((

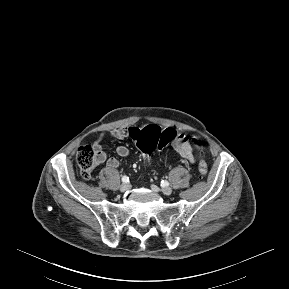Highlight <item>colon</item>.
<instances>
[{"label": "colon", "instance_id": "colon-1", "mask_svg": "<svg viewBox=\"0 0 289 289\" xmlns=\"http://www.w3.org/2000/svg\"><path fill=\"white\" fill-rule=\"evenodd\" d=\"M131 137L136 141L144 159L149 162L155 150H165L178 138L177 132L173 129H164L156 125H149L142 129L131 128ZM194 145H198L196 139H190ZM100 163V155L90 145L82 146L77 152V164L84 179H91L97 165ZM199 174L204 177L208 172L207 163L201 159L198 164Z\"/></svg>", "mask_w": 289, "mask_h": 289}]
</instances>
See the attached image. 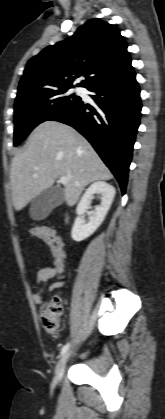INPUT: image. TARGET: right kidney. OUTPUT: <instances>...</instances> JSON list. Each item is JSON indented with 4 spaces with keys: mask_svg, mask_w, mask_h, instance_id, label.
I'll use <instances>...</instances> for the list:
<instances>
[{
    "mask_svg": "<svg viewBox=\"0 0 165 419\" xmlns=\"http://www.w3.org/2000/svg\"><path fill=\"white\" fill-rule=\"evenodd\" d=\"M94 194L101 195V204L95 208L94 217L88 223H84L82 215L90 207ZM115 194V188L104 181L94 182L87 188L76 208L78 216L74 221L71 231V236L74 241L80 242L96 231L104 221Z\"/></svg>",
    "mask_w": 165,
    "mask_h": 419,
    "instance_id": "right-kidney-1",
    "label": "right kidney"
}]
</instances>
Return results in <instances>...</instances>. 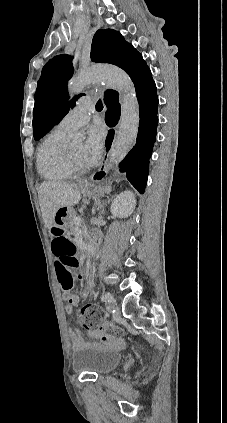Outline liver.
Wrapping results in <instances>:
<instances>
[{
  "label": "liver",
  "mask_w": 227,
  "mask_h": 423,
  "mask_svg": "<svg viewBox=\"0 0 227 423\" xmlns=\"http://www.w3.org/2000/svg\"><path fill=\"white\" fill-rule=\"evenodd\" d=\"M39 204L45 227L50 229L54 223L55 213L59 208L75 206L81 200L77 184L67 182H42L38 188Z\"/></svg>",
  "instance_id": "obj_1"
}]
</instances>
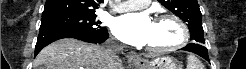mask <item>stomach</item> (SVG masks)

))
((

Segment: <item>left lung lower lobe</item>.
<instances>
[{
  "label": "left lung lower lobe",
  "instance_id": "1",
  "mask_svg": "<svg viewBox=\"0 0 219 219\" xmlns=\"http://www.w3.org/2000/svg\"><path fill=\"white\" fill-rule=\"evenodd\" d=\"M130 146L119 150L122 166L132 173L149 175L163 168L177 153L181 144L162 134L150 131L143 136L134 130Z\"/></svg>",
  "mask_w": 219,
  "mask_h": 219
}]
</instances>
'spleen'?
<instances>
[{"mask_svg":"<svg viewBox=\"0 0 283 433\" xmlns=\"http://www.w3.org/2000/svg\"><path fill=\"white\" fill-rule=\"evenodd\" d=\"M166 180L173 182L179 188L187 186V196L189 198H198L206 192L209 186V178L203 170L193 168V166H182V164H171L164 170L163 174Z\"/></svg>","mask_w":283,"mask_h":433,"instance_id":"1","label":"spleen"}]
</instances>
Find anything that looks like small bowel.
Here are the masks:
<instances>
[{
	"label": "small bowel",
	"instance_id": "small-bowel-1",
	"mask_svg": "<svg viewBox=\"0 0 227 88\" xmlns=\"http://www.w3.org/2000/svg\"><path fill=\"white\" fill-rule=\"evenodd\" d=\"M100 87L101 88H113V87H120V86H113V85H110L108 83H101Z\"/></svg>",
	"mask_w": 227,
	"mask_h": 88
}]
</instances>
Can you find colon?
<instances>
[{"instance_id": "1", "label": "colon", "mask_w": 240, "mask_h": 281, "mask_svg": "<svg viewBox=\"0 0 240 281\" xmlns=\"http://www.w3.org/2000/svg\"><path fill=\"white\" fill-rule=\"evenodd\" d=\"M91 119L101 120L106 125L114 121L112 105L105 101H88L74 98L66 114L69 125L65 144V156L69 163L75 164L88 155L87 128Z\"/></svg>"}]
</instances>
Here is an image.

))
((

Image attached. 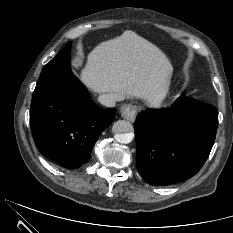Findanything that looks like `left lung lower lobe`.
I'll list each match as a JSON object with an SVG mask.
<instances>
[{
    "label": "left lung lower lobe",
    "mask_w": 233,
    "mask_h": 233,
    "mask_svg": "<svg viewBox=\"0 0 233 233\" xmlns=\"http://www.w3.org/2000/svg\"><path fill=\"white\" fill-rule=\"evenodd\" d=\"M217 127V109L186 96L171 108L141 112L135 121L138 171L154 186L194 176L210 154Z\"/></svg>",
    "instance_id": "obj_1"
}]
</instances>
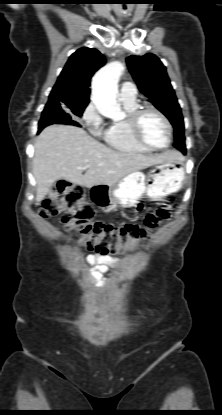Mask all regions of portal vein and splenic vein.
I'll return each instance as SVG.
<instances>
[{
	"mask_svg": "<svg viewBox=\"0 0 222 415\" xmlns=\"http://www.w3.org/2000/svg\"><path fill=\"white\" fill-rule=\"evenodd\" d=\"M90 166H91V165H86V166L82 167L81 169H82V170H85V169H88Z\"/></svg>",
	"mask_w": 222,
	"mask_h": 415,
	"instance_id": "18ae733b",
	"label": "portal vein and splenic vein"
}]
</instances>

))

Which lines in the entries above contain the string "spleen"? Gather each of them in full.

'spleen'?
[{"mask_svg":"<svg viewBox=\"0 0 283 433\" xmlns=\"http://www.w3.org/2000/svg\"><path fill=\"white\" fill-rule=\"evenodd\" d=\"M166 180L173 182L179 188L187 186V196L189 198H198L206 192L209 186V178L203 170L193 168V166H182V164H171L164 170L163 174Z\"/></svg>","mask_w":283,"mask_h":433,"instance_id":"1","label":"spleen"}]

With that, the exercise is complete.